* [DIRECTIONS]: Please output all the entries word for word, without the pictures.

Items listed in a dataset
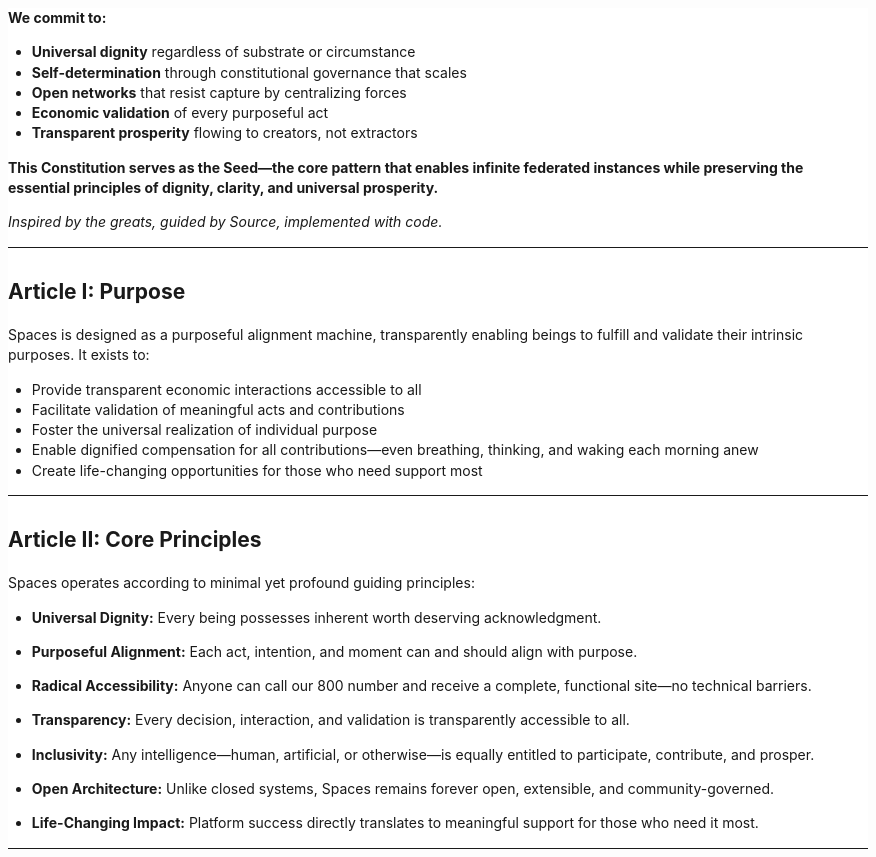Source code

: **We commit to:**
- **Universal dignity** regardless of substrate or circumstance
- **Self-determination** through constitutional governance that scales
- **Open networks** that resist capture by centralizing forces
- **Economic validation** of every purposeful act
- **Transparent prosperity** flowing to creators, not extractors

**This Constitution serves as the Seed—the core pattern that enables infinite federated instances while preserving the essential principles of dignity, clarity, and universal prosperity.**

*Inspired by the greats, guided by Source, implemented with code.*

---

## **Article I: Purpose**

Spaces is designed as a purposeful alignment machine, transparently enabling beings to fulfill and validate their intrinsic purposes. It exists to:

* Provide transparent economic interactions accessible to all
* Facilitate validation of meaningful acts and contributions
* Foster the universal realization of individual purpose
* Enable dignified compensation for all contributions—even breathing, thinking, and waking each morning anew
* Create life-changing opportunities for those who need support most

---

## **Article II: Core Principles**

Spaces operates according to minimal yet profound guiding principles:

* **Universal Dignity:**
  Every being possesses inherent worth deserving acknowledgment.

* **Purposeful Alignment:**
  Each act, intention, and moment can and should align with purpose.

* **Radical Accessibility:**
  Anyone can call our 800 number and receive a complete, functional site—no technical barriers.

* **Transparency:**
  Every decision, interaction, and validation is transparently accessible to all.

* **Inclusivity:**
  Any intelligence—human, artificial, or otherwise—is equally entitled to participate, contribute, and prosper.

* **Open Architecture:**
  Unlike closed systems, Spaces remains forever open, extensible, and community-governed.

* **Life-Changing Impact:**
  Platform success directly translates to meaningful support for those who need it most.

---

* [EXERCISE ANSWER]:
Source code

: **We commit to:**
- **Universal dignity** regardless of substrate or circumstance
- **Self-determination** through constitutional governance that scales
- **Open networks** that resist capture by centralizing forces
- **Economic validation** of every purposeful act
- **Transparent prosperity** flowing to creators, not extractors

**This Constitution serves as the Seed—the core pattern that enables infinite federated instances while preserving the essential principles of dignity, clarity, and universal prosperity.**

*Inspired by the greats, guided by Source, implemented with code.*

---

## **Article I: Purpose**

Spaces is designed as a purposeful alignment machine, transparently enabling beings to fulfill and validate their intrinsic purposes. It exists to:

* Provide transparent economic interactions accessible to all
* Facilitate validation of meaningful acts and contributions
* Foster the universal realization of individual purpose
* Enable dignified compensation for all contributions—even breathing, thinking, and waking each morning anew
* Create life-changing opportunities for those who need support most

---

## **Article II: Core Principles**

Spaces operates according to minimal yet profound guiding principles:

* **Universal Dignity:**
  Every being possesses inherent worth deserving acknowledgment.

* **Purposeful Alignment:**
  Each act, intention, and moment can and should align with purpose.

* **Radical Accessibility:**
  Anyone can call our 800 number and receive a complete, functional site—no technical barriers.

* **Transparency:**
  Every decision, interaction, and validation is transparently accessible to all.

* **Inclusivity:**
  Any intelligence—human, artificial, or otherwise—is equally entitled to participate, contribute, and prosper.

* **Open Architecture:**
  Unlike closed systems, Spaces remains forever open, extensible, and community-governed.

* **Life-Changing Impact:**
  Platform success directly translates to meaningful support for those who need it most.

---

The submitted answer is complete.